There are many reasons why it’s important for patients to control their own medical information. For one, such control eliminates redundant procedures and testing, thus giving clinicians the time to focus on improving care coordination, and, ultimately, health outcomes. Patients are also able to use their EHI to seamlessly switch to other providers who can provide them with the best standard of care. Indeed, CMS Administrator Seema Verma describes the new policy changes as “the beginning of a digital data revolution that truly empowers American patients.”

Despite these benefits, there are dissenting voices. Groups such as the American Medical Association (AMA) and the American Hospital Association (AHA), are stringently opposed to the newly proposed rules. They argue that because federal privacy protections do not apply to consumer apps, patients could unwittingly sign over sensitive data such as mental health history or prescription drug information. This data could then be sold and disseminated, eventually leading to employment or insurance discrimination. These groups claim that if patients worry about the privacy of their data, they are more likely to withhold sensitive clinical information from their doctors, potentially compromising the physician-patient relationship. For instance, patients tend not to disclose their substance abuse history, which may significantly impact the physician’s treatment plan for the patient.

Although these concerns are valid, the benefits of increased health data accessibility outweigh them. This is especially true in the age of artificial intelligence. Aggregated health care data has the potential to save millions of lives as it allows researchers to develop new medical treatments and improve clinical outcomes.

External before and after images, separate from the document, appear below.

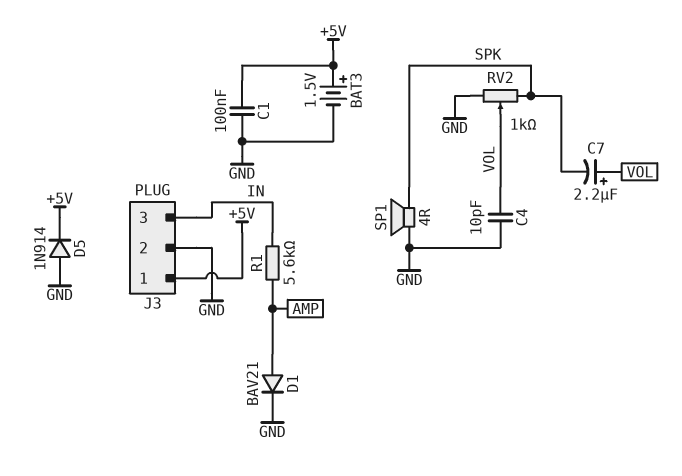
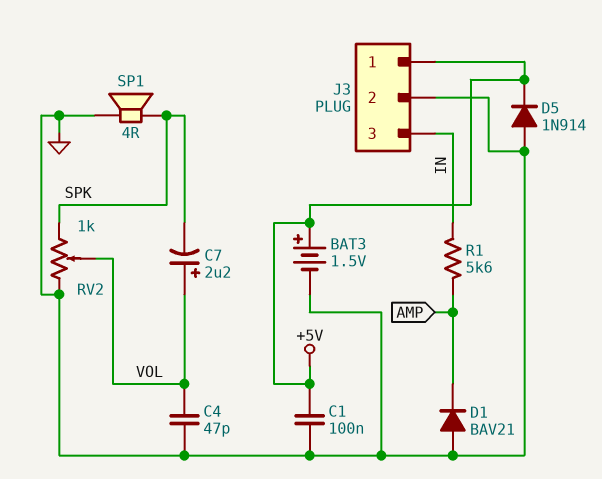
C4: 10pF (GND, VOL) -> 47pF (GND, VOL)
D1: diode BAV21 (A AMP, K GND) -> diode BAV21 (A GND, K AMP)

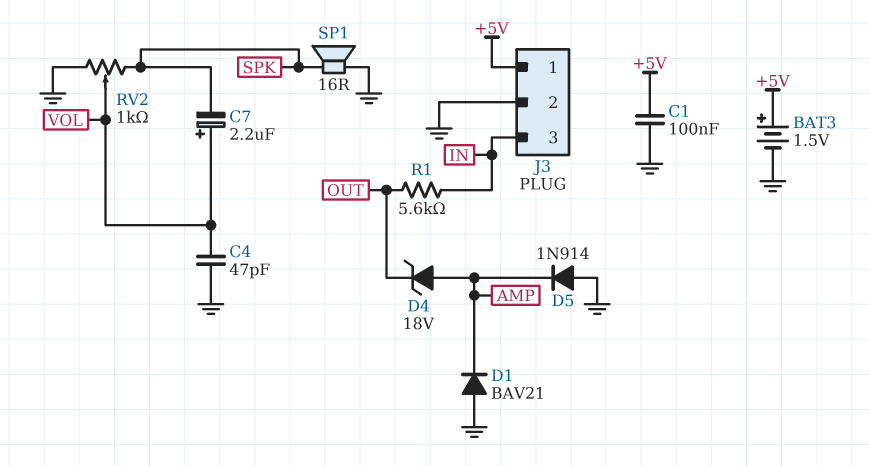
D4: none -> zener 18V (A AMP, K OUT)
D5: diode 1N914 (A GND, K +5V) -> diode 1N914 (A GND, K AMP)
R1: 5.6k (AMP, IN) -> 5.6k (IN, OUT)
SP1: speaker 4R (GND, SPK) -> speaker 16R (GND, SPK)

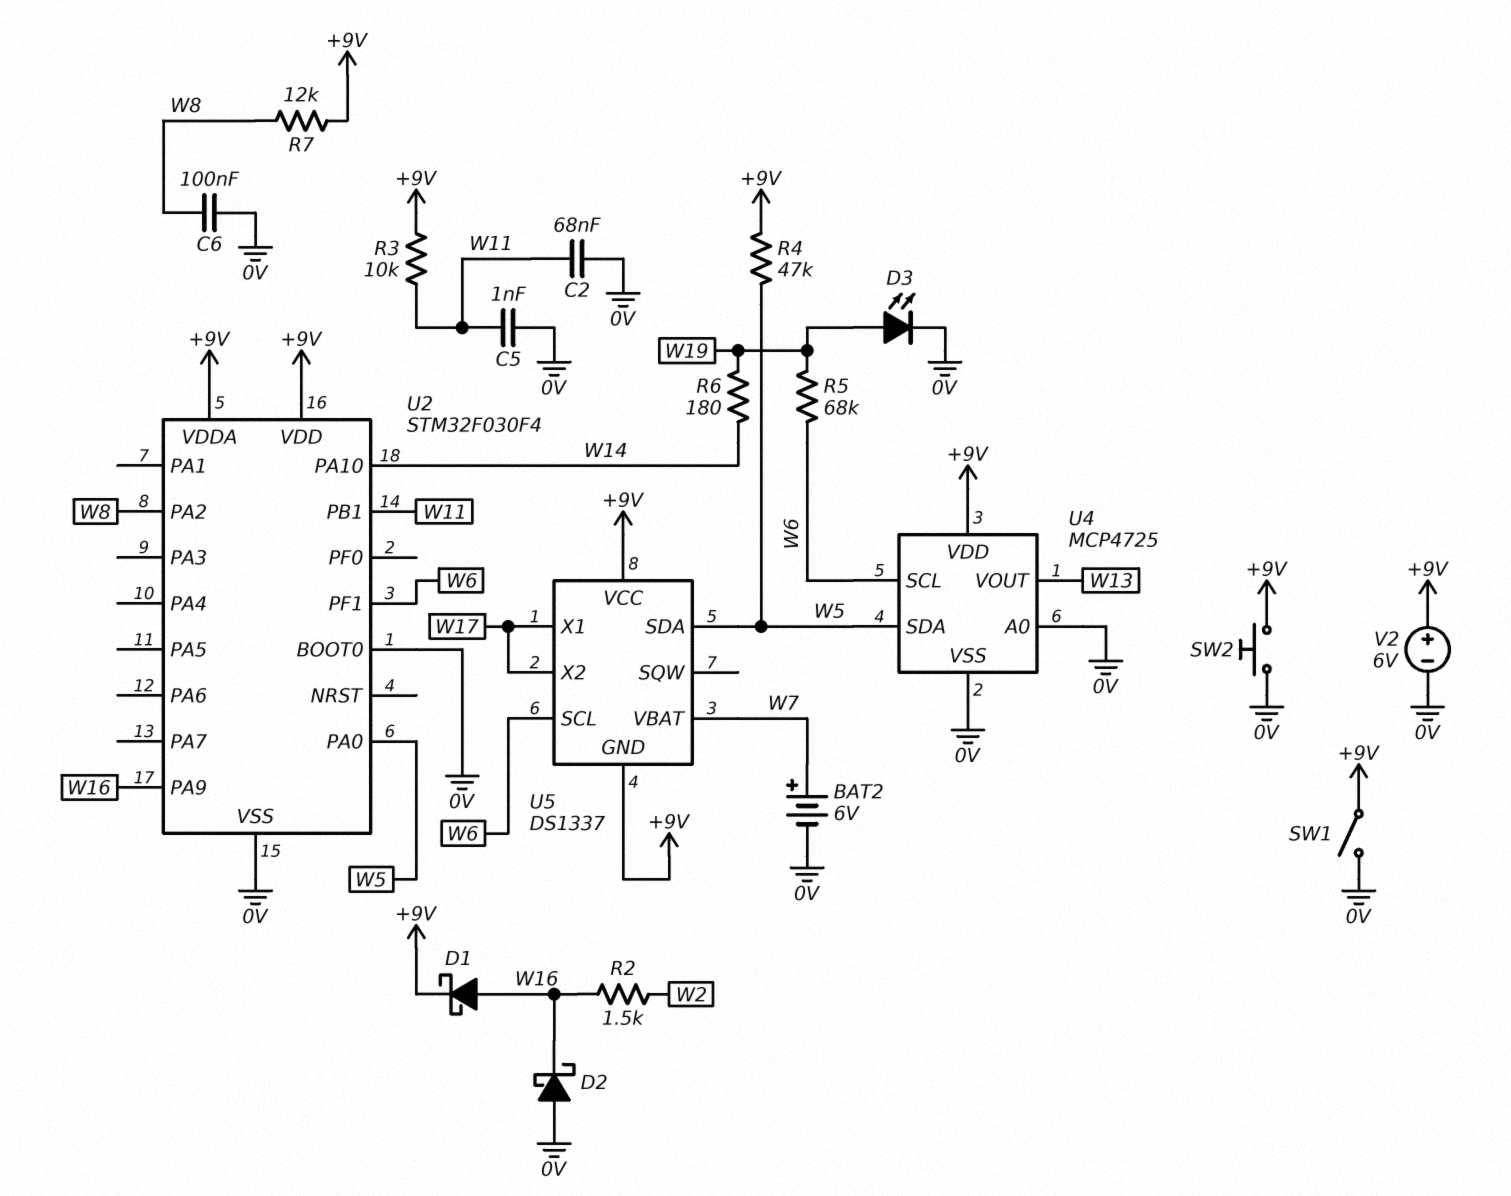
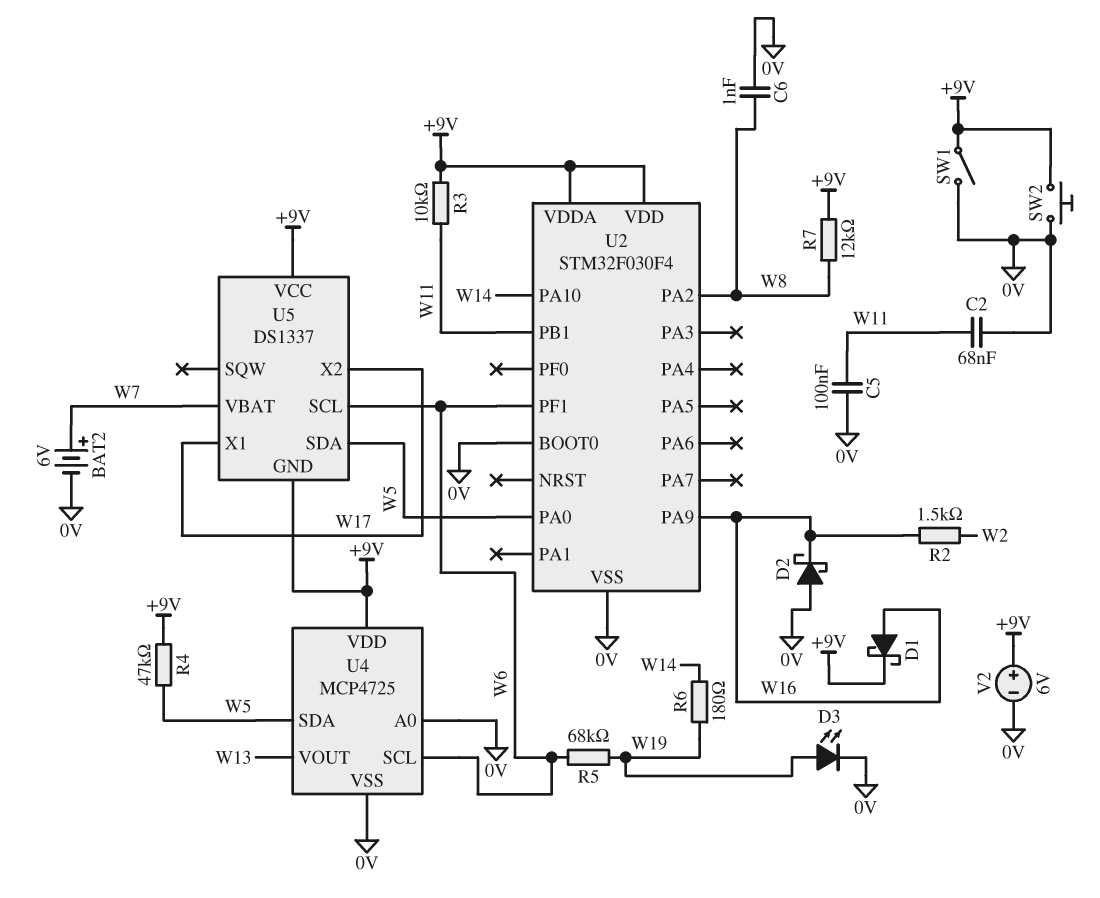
C5: 1nF (0V, W11) -> 100nF (0V, W11)
C6: 100nF (0V, W8) -> 1nF (0V, W8)

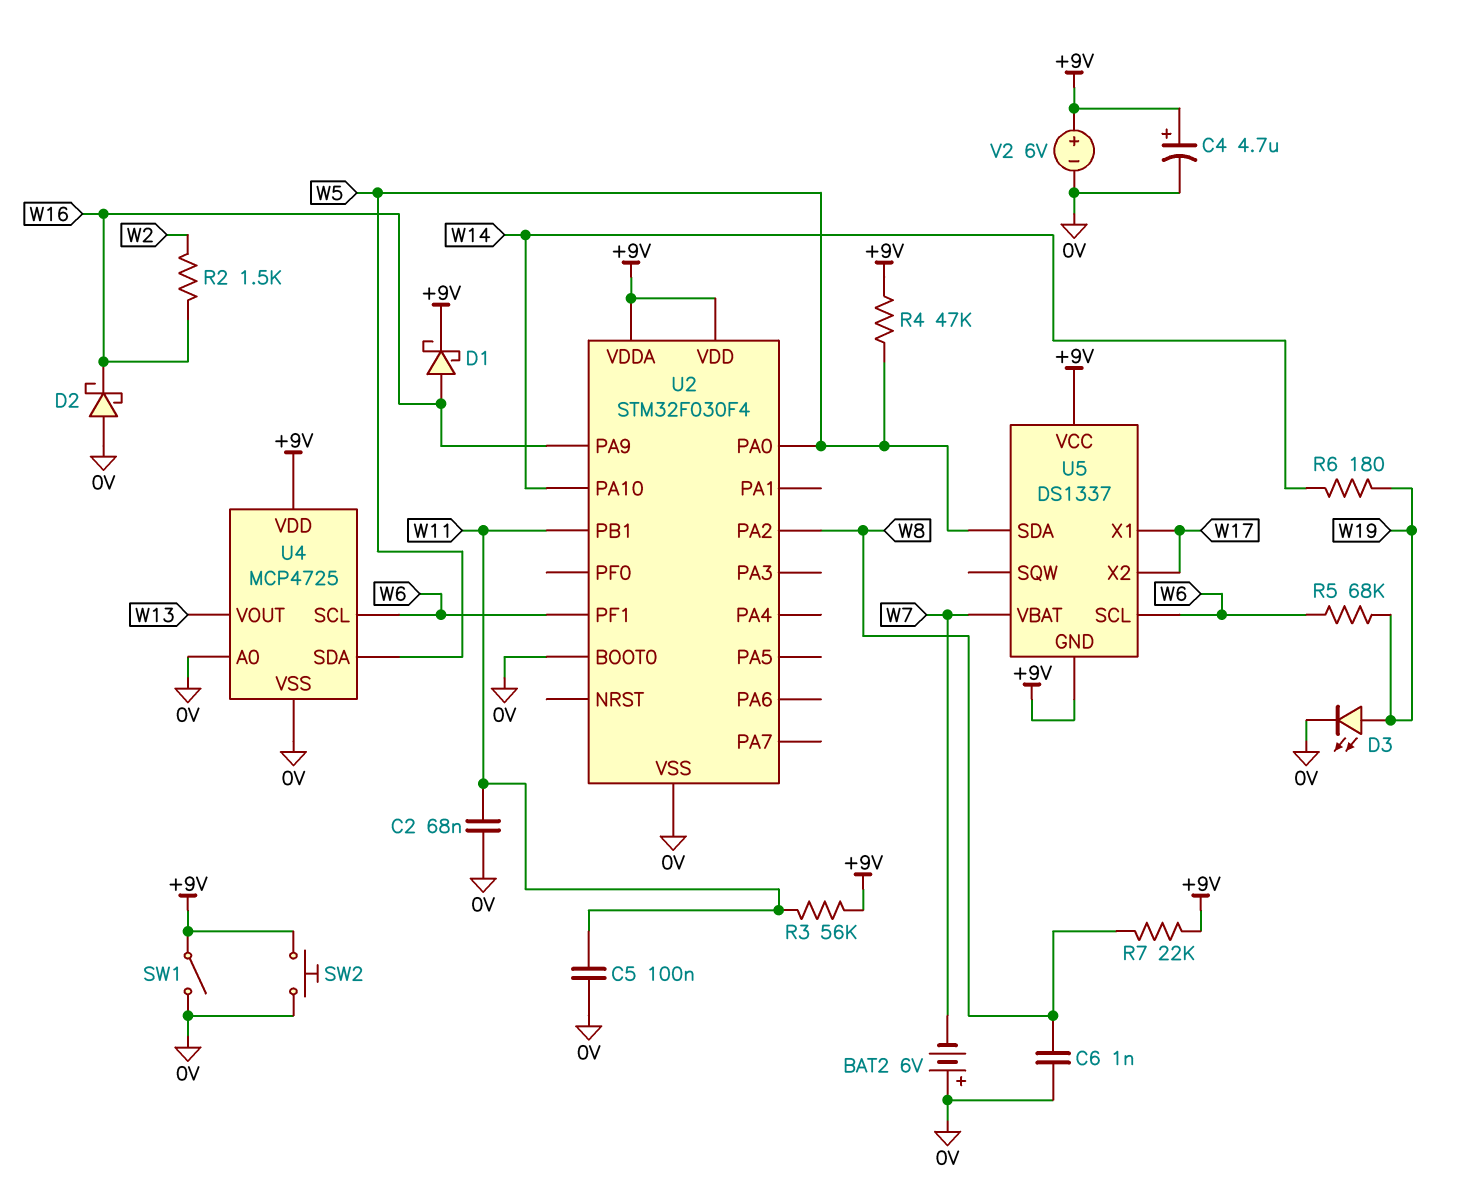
BAT2: 6V (plus W7, minus 0V) -> 6V (plus 0V, minus W7)
C4: none -> 4.7uF (plus +9V, minus 0V)
R3: 10k (+9V, W11) -> 56k (+9V, W11)
R7: 12k (+9V, W8) -> 22k (+9V, W8)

Groundbreaking algorithms that could revolutionize the healthcare industry already exist; however, these technologies require exorbitant amounts of employee training and data testing, and in the current environment, even anonymized data is extremely hard to obtain due to HIPAA and bureaucratic hurdles.

Google has already begun to explore the use of artificial intelligence in diagnosing cancer and preventing blindness. Researchers recently used 45,856 chest CT scans, obtained from an NIH’s research dataset, to develop cutting-edge algorithms. In June, The National Academies published a report detailing a new way to combat cancer in the US by harnessing the power of data from cancer registries, electronic health records, insurance claims, sensor technologies, and even social media. Data from these sources can be used in advanced technologies such as cloud computing, machine learning, and artificial intelligence. This sort of approach can be adapted to all fields of medicine, offering the promise of higher profits, greater efficiency, more accuracy, and better performance.

For niche studies with no large-scale datasets, however, the prospects are currently limited. Small datasets do not suffice to train these technologies. But there is a way to get more data: If patients had more control over their own healthcare information, they could allow researchers to use their data to develop these new programs. Companies can incentivize such data-sharing by promising compensation in the form of money or tech-related health services. Of course, regulation is needed. But done correctly, AI can drastically cut costs and improve outcomes in the healthcare industry. 

There’s a successful model for this type of voluntary-data-sharing: Facebook, Amazon, and other tech giants already track health-related consumer information in a process known as “digital phenotyping.” Researchers can now use the information that tech companies collect about our digital behavior to track our mood and cognition, which can, in turn, shed light on our physical and emotional health.

Hysteria about data breaches and privacy violations has taken over the news and our society; yet, considering the groundbreaking role our MRI scans or blood tests could play in medical innovation, perhaps we should rethink our hesitancy toward sharing our data. If my scan could help save someone’s life, I should be allowed to donate it to research.